> **Assigned task**
Below are the records; copy each line in which "Example" can be found.

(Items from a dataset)
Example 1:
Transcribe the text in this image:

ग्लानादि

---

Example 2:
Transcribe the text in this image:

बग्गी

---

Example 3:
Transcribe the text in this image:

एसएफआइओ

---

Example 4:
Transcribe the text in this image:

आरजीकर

> **Solution to this task**
Example 1:
Example 2:
Example 3:
Example 4:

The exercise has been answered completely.